Credit-risk funds have been hit hard by a spate of downgrades and defaults. We explore if there is a case for them despite their near-term troubles

Are credit-risk funds worth the risk?

The charm of credit-risk funds lies in their promise of providing higher returns than other categories of debt funds. They aim to invest predominantly in low-rated bonds in pursuit of higher returns. But if their returns are compared with those of safer short-duration debt funds, the result will let down their investors.

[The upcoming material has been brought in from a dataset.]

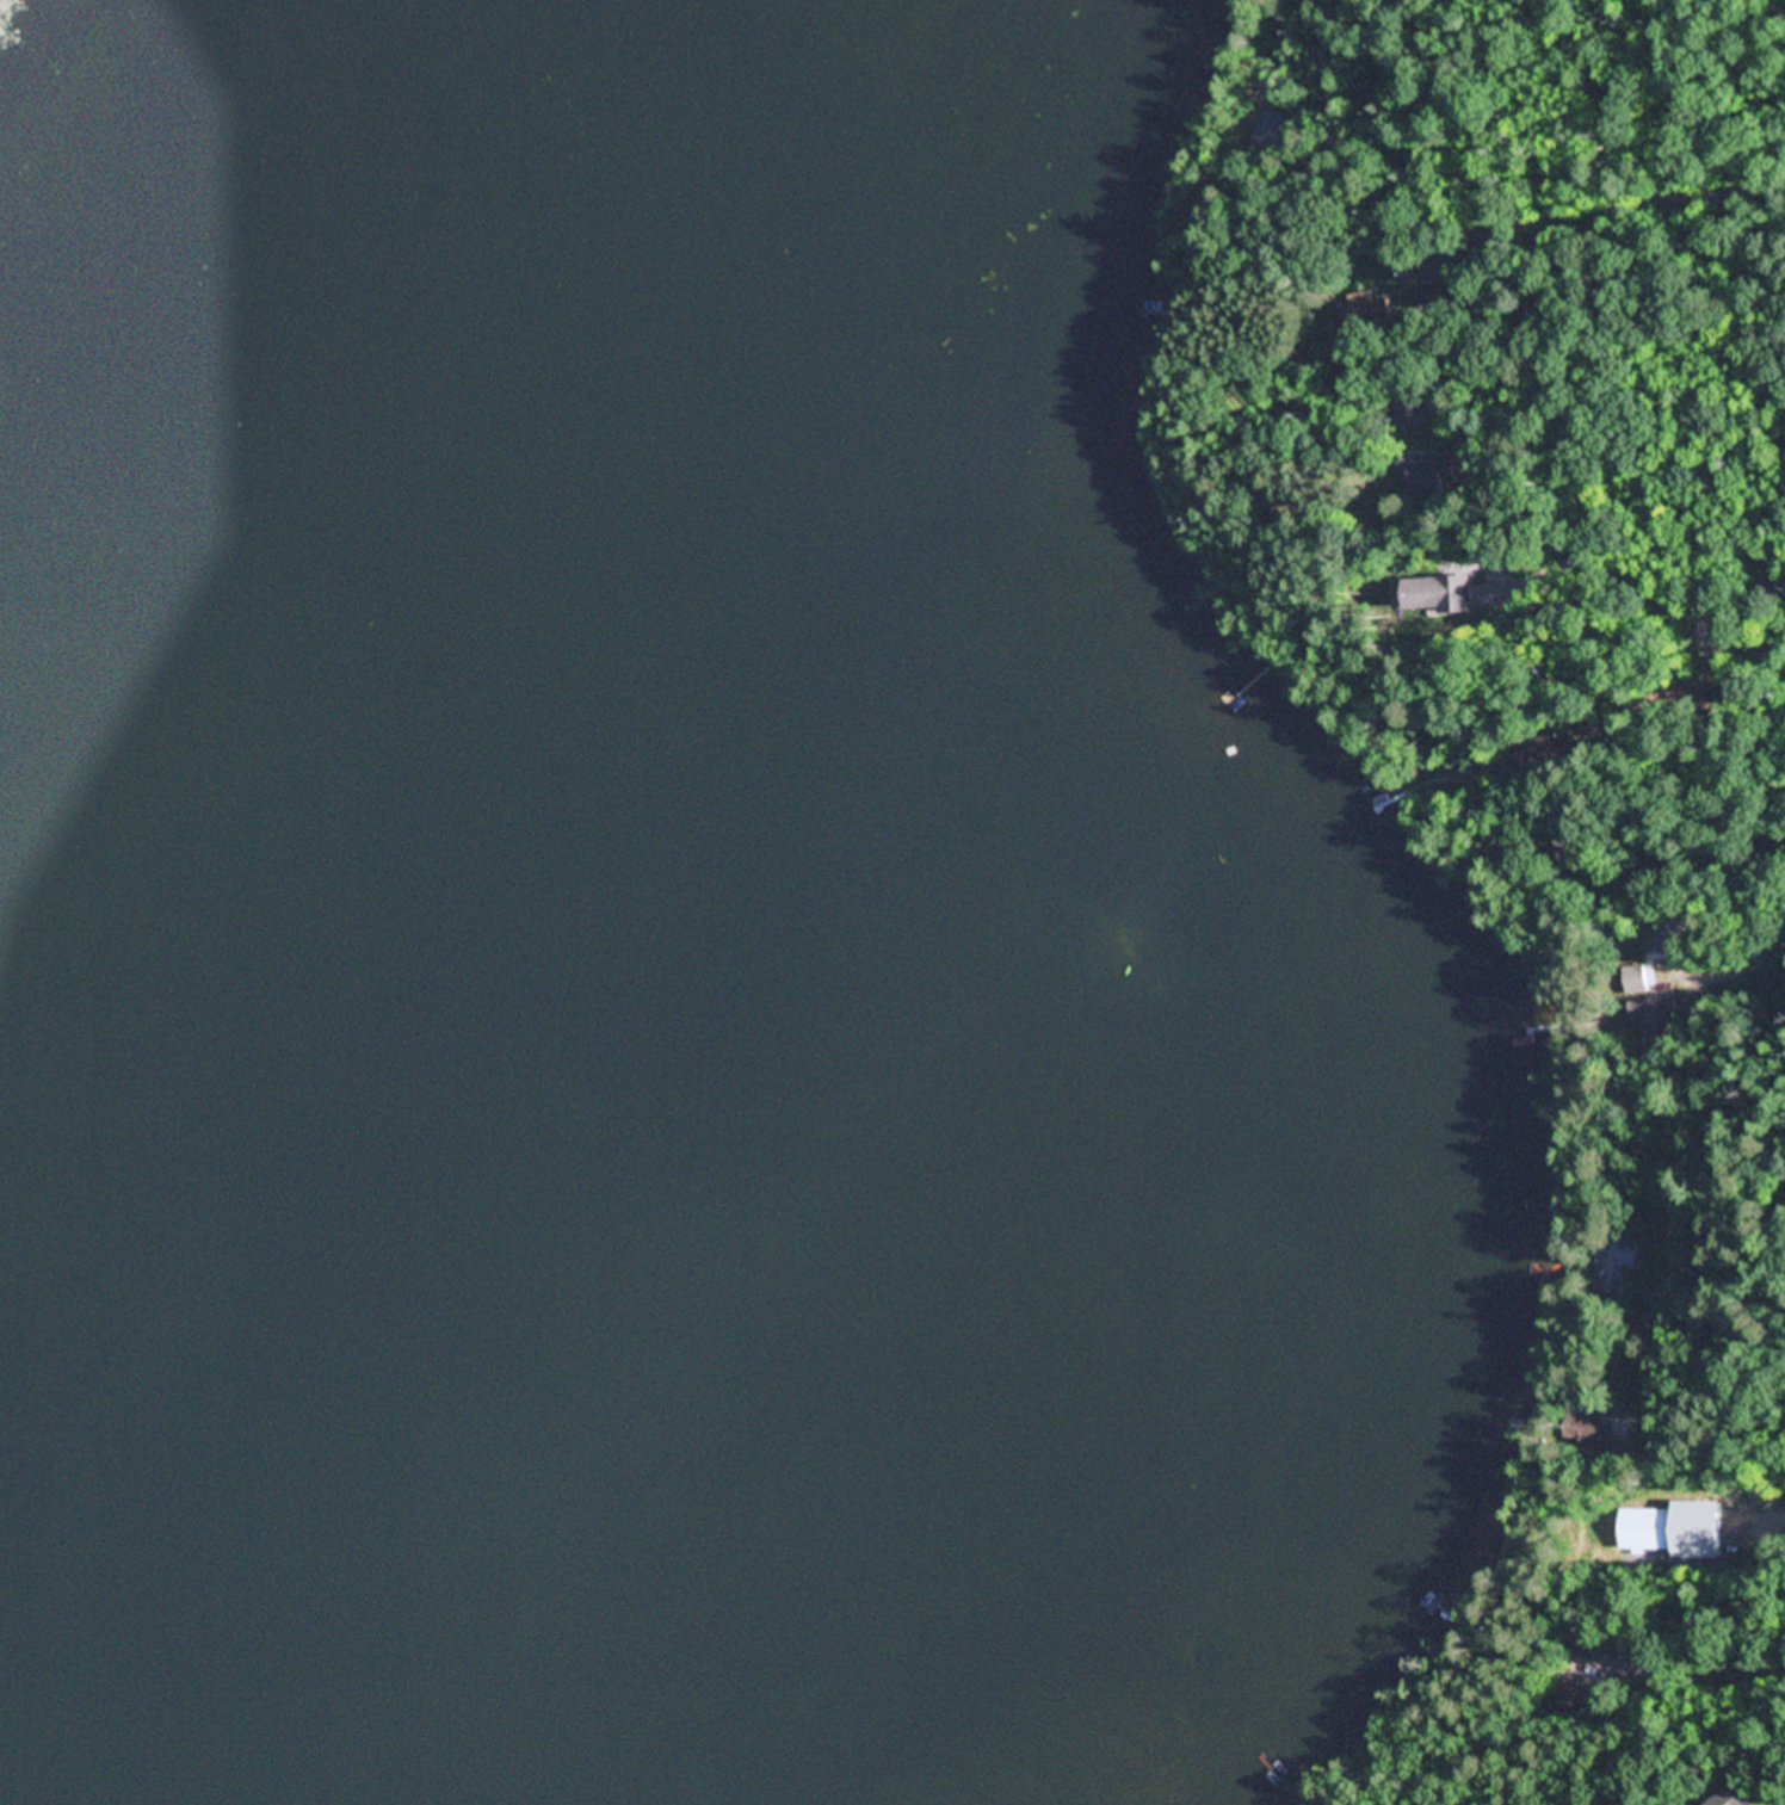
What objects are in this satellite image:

So what is the case for credit-risk funds?

We have asked this question to a prominent debt fund manager, who argued that comparing credit-risk funds with short-duration funds is not appropriate at this time since the former are currently witnessing their worst phase owing to the ongoing stress in debt markets and the resulting credit downgrades.

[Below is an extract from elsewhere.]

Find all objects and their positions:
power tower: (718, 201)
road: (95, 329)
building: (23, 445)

He further pointed out that the real value of a good credit-risk fund lies in its ability to deliver three to four per cent more than a fixed deposit, precisely the kind of return you'd expect from a conservative hybrid allocation, with 25 per cent in equity and 75 per cent in debt. So, a credit-risk fund will get you returns similar to those of a conservative hybrid but with much less volatility.

Intrigued, we have compared both the categories over the last five years to test the merit in this argument. The outcomes, as depicted in the graph, suggest that the fund manager's claim isn't off the mark, at least in the last five-year period.

So do credit-risk funds merit a place in the portfolios of those who otherwise have to rely on small doses of equity? Should a regular-income seeker consider them for deriving dependable, inflation-protected income? Well, the answer depends on the quality of companies you are comfortable having in your portfolio. The graph shows the difference between the quality of the debt holdings of credit-risk funds and conservative hybrid funds.

Would you like to largely stick to high-quality borrowers and accept some day-to-day volatility? Or would you be comfortable lending a big portion of your money to the less credit-worthy, who will yield a predictable return most of the time but may throw a
nasty surprise once in a while? We find the latter to be more unnerving than the daily ups and downs of the equity markets. So we'd rather go for a good conservative hybrid.